I actually think the more dangerous Obama supporters are people who actually are some of the crossover voters who are extreme Hillary-haters. Sure as the sun's gonna rise, those voters will vote for McCain in the fall.
Hillary-haters usually fall in three groups as I see it:
1. The same Starr-chamber-like Republicans who went after Bill Clinton because he was taking their dreams of a continuing Republican regime away from them.
2. Men who just plain don't want to see a woman as president and probably take all the frustrations that they cannot resolve with their wives or other women in their lives out on a cardboard creature of their imagination called Hillary.
3. People who can't forgive her for her war vote and other votes that they don't like regarding military choices.
Can a Hillary-hater also become an Obamaniac? I suppose so. Strong feelings of hate could prompt strong feelings of love. However, I think this is not really the usual Hillary-hater. Instead, Obamaniacs are probably pretty similar to young people who adore Ron Paul, of which my daughter is one. They are looking for someone who will speak particularly to them.
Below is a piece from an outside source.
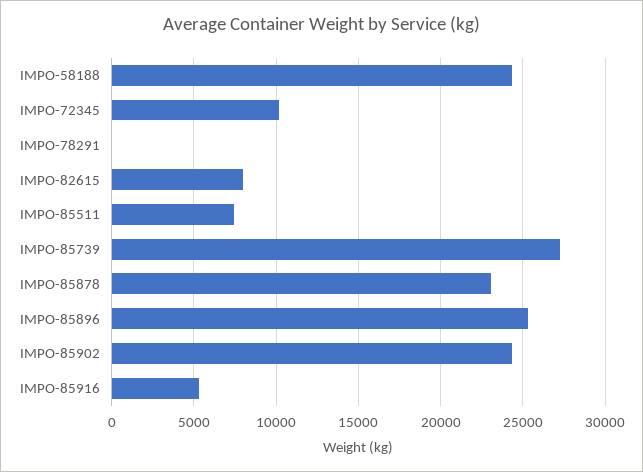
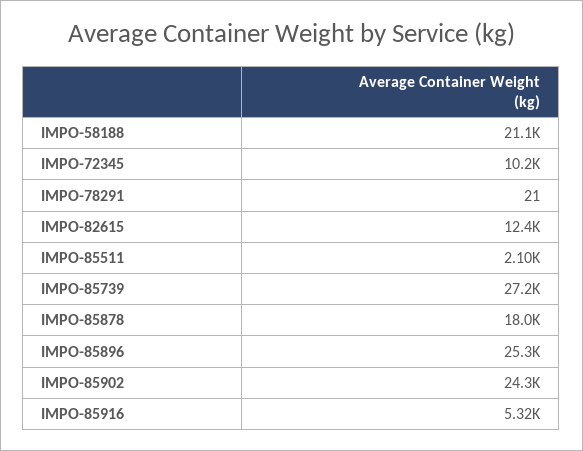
IMPO-58188: 24500 -> 21100
IMPO-82615: 8000 -> 12400
IMPO-85511: 7500 -> 2100
IMPO-85878: 23000 -> 18000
They are looking for something or someone to believe in who in no way reminds them or their baby-boomer Mom or Dad. I also subscribe a bit to the Steele theory. (Another story.)
Those preacher cadences of Obama's are probably pretty new and amazing to people who have never been to the type of church that employs such techniques. As someone brought up in my early years in a Southern Baptist Church with an actual revivalist preacher for one particularly memorable year, I am totally immune to the "Jesus" appeal, but I sure do recognize the language of revivalism. I can stand it. As long as he doesn't start preaching dominionism, I will vote for Barack if he is the nominee.
Obama won't work as well for evangelical whites, especially if McCain chooses someone like Huckabee as a running mate. Those folks already have Jesus.
Not to put too strong of a point on it -- because I don't want to get into a debate on the issue of electability -- but you can find in much of what I have said here the reasons why I feel that Obama cannot prevail over John McCain.